Please reproduce each of the rows below word for word, adding nothing and leaving nothing out.

• **Dataset records**
------------------------------------
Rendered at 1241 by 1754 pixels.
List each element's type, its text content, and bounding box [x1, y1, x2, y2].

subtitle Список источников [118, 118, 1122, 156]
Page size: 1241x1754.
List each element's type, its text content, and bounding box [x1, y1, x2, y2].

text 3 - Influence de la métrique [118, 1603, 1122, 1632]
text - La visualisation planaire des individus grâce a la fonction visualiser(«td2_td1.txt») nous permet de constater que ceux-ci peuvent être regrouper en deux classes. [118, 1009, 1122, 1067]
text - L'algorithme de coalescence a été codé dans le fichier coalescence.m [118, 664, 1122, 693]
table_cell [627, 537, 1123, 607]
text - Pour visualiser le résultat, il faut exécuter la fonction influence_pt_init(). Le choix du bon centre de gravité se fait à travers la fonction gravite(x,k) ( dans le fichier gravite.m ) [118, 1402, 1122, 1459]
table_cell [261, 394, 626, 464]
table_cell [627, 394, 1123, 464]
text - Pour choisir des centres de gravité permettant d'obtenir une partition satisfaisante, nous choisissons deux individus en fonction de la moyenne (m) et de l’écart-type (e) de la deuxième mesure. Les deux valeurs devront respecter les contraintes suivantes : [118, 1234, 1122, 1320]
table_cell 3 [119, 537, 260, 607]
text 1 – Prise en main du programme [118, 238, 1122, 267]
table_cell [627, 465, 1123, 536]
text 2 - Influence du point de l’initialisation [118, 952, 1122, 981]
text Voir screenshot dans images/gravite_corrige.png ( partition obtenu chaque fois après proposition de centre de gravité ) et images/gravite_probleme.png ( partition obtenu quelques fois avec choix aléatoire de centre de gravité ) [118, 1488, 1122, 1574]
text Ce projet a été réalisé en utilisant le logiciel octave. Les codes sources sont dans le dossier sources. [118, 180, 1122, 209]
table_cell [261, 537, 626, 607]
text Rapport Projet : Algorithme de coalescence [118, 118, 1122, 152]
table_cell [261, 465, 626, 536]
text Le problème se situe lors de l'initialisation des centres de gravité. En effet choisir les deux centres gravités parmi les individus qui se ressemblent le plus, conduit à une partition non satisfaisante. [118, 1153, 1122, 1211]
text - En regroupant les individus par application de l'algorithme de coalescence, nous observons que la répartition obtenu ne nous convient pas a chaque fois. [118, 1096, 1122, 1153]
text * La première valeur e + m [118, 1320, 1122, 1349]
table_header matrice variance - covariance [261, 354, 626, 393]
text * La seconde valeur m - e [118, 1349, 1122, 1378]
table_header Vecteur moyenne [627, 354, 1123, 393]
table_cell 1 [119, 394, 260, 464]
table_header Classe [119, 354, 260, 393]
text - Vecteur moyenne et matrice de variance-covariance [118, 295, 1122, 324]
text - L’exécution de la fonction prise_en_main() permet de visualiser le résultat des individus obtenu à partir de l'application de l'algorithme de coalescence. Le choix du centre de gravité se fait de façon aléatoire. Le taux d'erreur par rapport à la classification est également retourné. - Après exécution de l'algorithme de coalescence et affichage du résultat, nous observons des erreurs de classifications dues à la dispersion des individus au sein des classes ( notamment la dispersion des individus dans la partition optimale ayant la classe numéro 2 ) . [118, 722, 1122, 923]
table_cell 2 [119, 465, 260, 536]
------------------------------------
• **Task answer**
Rendered at 1241 by 1754 pixels.
List each element's type, its text content, and bounding box [x1, y1, x2, y2].

subtitle Список источников [118, 118, 1122, 156]
Page size: 1241x1754.
List each element's type, its text content, and bounding box [x1, y1, x2, y2].

text 3 - Influence de la métrique [118, 1603, 1122, 1632]
text - La visualisation planaire des individus grâce a la fonction visualiser(«td2_td1.txt») nous permet de constater que ceux-ci peuvent être regrouper en deux classes. [118, 1009, 1122, 1067]
text - L'algorithme de coalescence a été codé dans le fichier coalescence.m [118, 664, 1122, 693]
table_cell [627, 537, 1123, 607]
text - Pour visualiser le résultat, il faut exécuter la fonction influence_pt_init(). Le choix du bon centre de gravité se fait à travers la fonction gravite(x,k) ( dans le fichier gravite.m ) [118, 1402, 1122, 1459]
table_cell [261, 394, 626, 464]
table_cell [627, 394, 1123, 464]
text - Pour choisir des centres de gravité permettant d'obtenir une partition satisfaisante, nous choisissons deux individus en fonction de la moyenne (m) et de l’écart-type (e) de la deuxième mesure. Les deux valeurs devront respecter les contraintes suivantes : [118, 1234, 1122, 1320]
table_cell 3 [119, 537, 260, 607]
text 1 – Prise en main du programme [118, 238, 1122, 267]
table_cell [627, 465, 1123, 536]
text 2 - Influence du point de l’initialisation [118, 952, 1122, 981]
text Voir screenshot dans images/gravite_corrige.png ( partition obtenu chaque fois après proposition de centre de gravité ) et images/gravite_probleme.png ( partition obtenu quelques fois avec choix aléatoire de centre de gravité ) [118, 1488, 1122, 1574]
text Ce projet a été réalisé en utilisant le logiciel octave. Les codes sources sont dans le dossier sources. [118, 180, 1122, 209]
table_cell [261, 537, 626, 607]
text Rapport Projet : Algorithme de coalescence [118, 118, 1122, 152]
table_cell [261, 465, 626, 536]
text Le problème se situe lors de l'initialisation des centres de gravité. En effet choisir les deux centres gravités parmi les individus qui se ressemblent le plus, conduit à une partition non satisfaisante. [118, 1153, 1122, 1211]
text - En regroupant les individus par application de l'algorithme de coalescence, nous observons que la répartition obtenu ne nous convient pas a chaque fois. [118, 1096, 1122, 1153]
text * La première valeur e + m [118, 1320, 1122, 1349]
table_header matrice variance - covariance [261, 354, 626, 393]
text * La seconde valeur m - e [118, 1349, 1122, 1378]
table_header Vecteur moyenne [627, 354, 1123, 393]
table_cell 1 [119, 394, 260, 464]
table_header Classe [119, 354, 260, 393]
text - Vecteur moyenne et matrice de variance-covariance [118, 295, 1122, 324]
text - L’exécution de la fonction prise_en_main() permet de visualiser le résultat des individus obtenu à partir de l'application de l'algorithme de coalescence. Le choix du centre de gravité se fait de façon aléatoire. Le taux d'erreur par rapport à la classification est également retourné. - Après exécution de l'algorithme de coalescence et affichage du résultat, nous observons des erreurs de classifications dues à la dispersion des individus au sein des classes ( notamment la dispersion des individus dans la partition optimale ayant la classe numéro 2 ) . [118, 722, 1122, 923]
table_cell 2 [119, 465, 260, 536]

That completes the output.